United Kingdm-A Tragic case of poverty, Ignorance and Animal cruelty ends up in Crown Court.

A COUPLE whose four children were taken into care after they were accused of neglect "replaced" them with a menagerie of animals but struggled to cope and ended up keeping them in filthy and putrid conditions, a court was told.

Tracy and Alan Lear, aged 39 and 64, suffered a "dreadful experience" when their children were taken away from them some years ago, Exeter Crown Court was told, and took on dozens of animals to compensate for their emotional loss.

When RSPCA inspectors visited the couple’s home, they found 16 cats, two rabbits, 21 guinea pigs, 22 chickens, two black swans and a pheasant, many of which were kept in filthy conditions, and a kitten was found with a deformed leg.

The court was also told the couple had a string of convictions for animal cruelty. The Lears were banned from keeping any animals by Honiton magistrates last October after pleading guilty to breaching an earlier order made under the Protection of Animals Act.

At the Crown Court yesterday, they appealed against the ban.

The court was told that in 2002, Cullompton magistrates banned them from keeping any animals. This was relaxed on appeal to allow them to keep 10 cats, 15 sheep, four cockerels and 20 geese.

RSPCA officers visited the Lears’ smallholding at Ashbury, near Okehampton, West Devon, in July 2007. Inside the house, inspectors found the open-plan kitchen "piled high" with cages. The guinea pigs inside were overcrowded and had no provision of food or water.

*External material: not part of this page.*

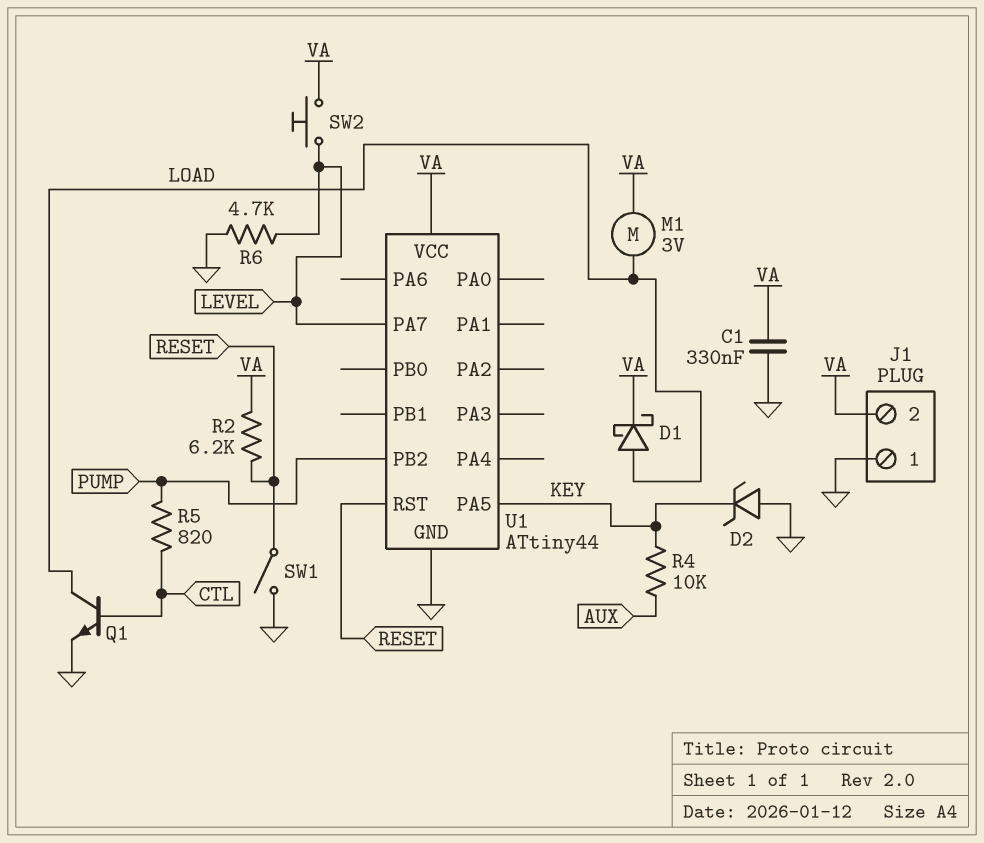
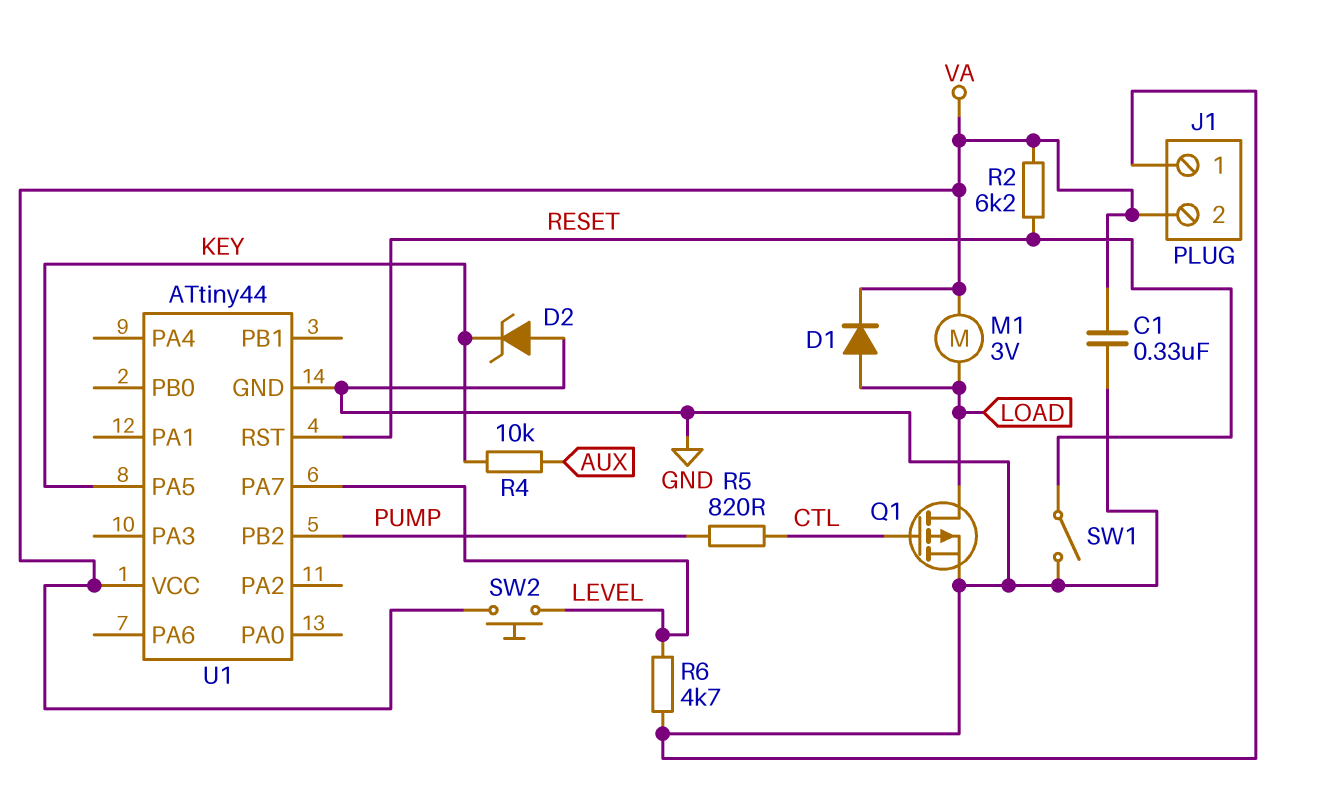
D1: schottky (A LOAD, K VA) -> diode (A LOAD, K VA)
Q1: NPN (B CTL, C LOAD, E GND) -> PMOS (G CTL, D LOAD, S GND)

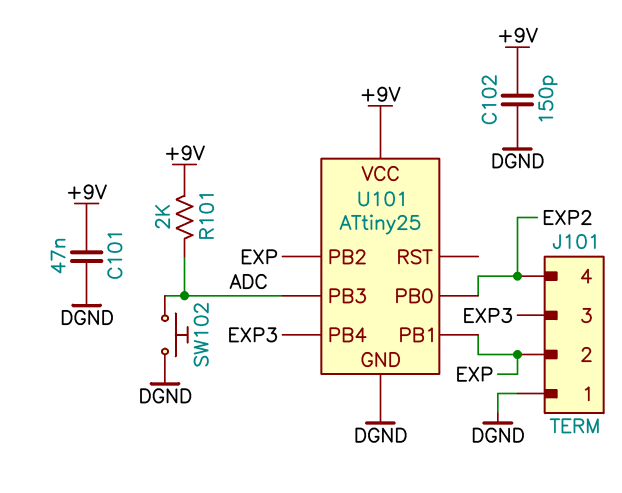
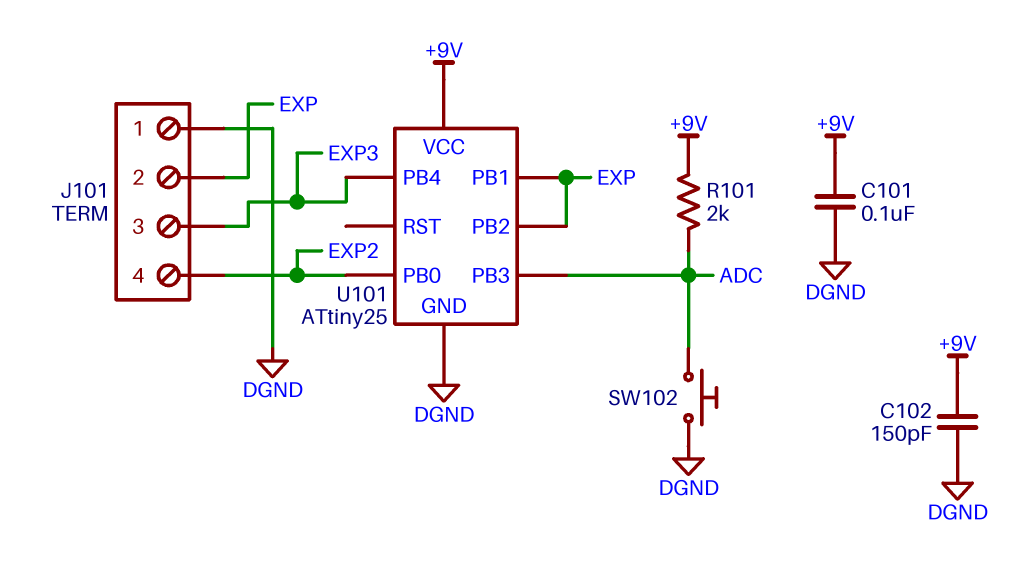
C101: 47nF (+9V, DGND) -> 100nF (+9V, DGND)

Jeremy Cave, for the prosecution, said: "The inspectors described the smell as putrid, characteristic of old animal faeces, urine and unclean bedding. Conditions were filthy."

Mr Cave also described how the inspectors found a number of cats running around in an old double-decker bus in the Lears’ land, including a kitten with a deformed leg.

In the stable, he said, the inspectors found a number of ducks, chickens and cockerels, again in dirty conditions and without adequate supplies of water.


The officers issued Mrs Lear with an animal improvement notice. Mr Cave said when the RSPCA made subsequent visits, they found conditions for animals inside the house had improved somewhat but outside were "largely the same".

Jonathan Edwards, mitigating, asked for the total ban on keeping animals to be relaxed. The couple had been married for 22 years and had four children together. Mr Lear worked for many years as a bus driver in London before the family moved to Wiltshire. It was here their children were taken by a court after allegations of neglect.

He described this as a "dreadful experience" for them and their move to Devon was as a result of losing their children and the "bitterness" they felt about the circumstances in which they were taken.

He said: "What seems to have happened is that animals replaced children in the eyes of Mr and Mrs Lear."

Judge Peter Wassall said he could "understand fully" why Honiton magistrates had made a total ban on keeping animals, but relaxed the terms to allow them to keep sheep and geese.